→ **Aim of the exercise**: Look below. Copy each line that has "SpaA" in it.

[Saved data entries]

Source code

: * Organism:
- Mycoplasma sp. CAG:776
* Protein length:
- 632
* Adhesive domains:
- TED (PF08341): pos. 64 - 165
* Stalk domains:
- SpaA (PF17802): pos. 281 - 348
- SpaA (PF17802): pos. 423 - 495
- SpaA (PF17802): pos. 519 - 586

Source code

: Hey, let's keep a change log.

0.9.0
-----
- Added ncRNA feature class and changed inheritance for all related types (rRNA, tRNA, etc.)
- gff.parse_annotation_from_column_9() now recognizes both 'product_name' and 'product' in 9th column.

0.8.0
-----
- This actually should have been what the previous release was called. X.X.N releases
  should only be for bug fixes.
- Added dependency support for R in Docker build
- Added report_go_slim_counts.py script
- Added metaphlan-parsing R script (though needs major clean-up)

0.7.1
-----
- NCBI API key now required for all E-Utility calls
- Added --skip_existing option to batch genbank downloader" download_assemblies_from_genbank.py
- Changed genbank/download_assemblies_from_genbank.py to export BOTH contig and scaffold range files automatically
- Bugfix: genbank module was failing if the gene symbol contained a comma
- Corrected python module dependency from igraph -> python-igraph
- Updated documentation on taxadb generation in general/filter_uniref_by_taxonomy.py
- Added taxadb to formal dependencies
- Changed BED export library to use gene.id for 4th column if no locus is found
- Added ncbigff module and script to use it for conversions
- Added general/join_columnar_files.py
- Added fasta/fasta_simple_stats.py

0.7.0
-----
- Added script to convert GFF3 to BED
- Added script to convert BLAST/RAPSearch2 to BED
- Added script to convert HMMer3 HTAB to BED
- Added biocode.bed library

→ **Final answer**:
- SpaA (PF17802): pos. 281 - 348
- SpaA (PF17802): pos. 423 - 495
- SpaA (PF17802): pos. 519 - 586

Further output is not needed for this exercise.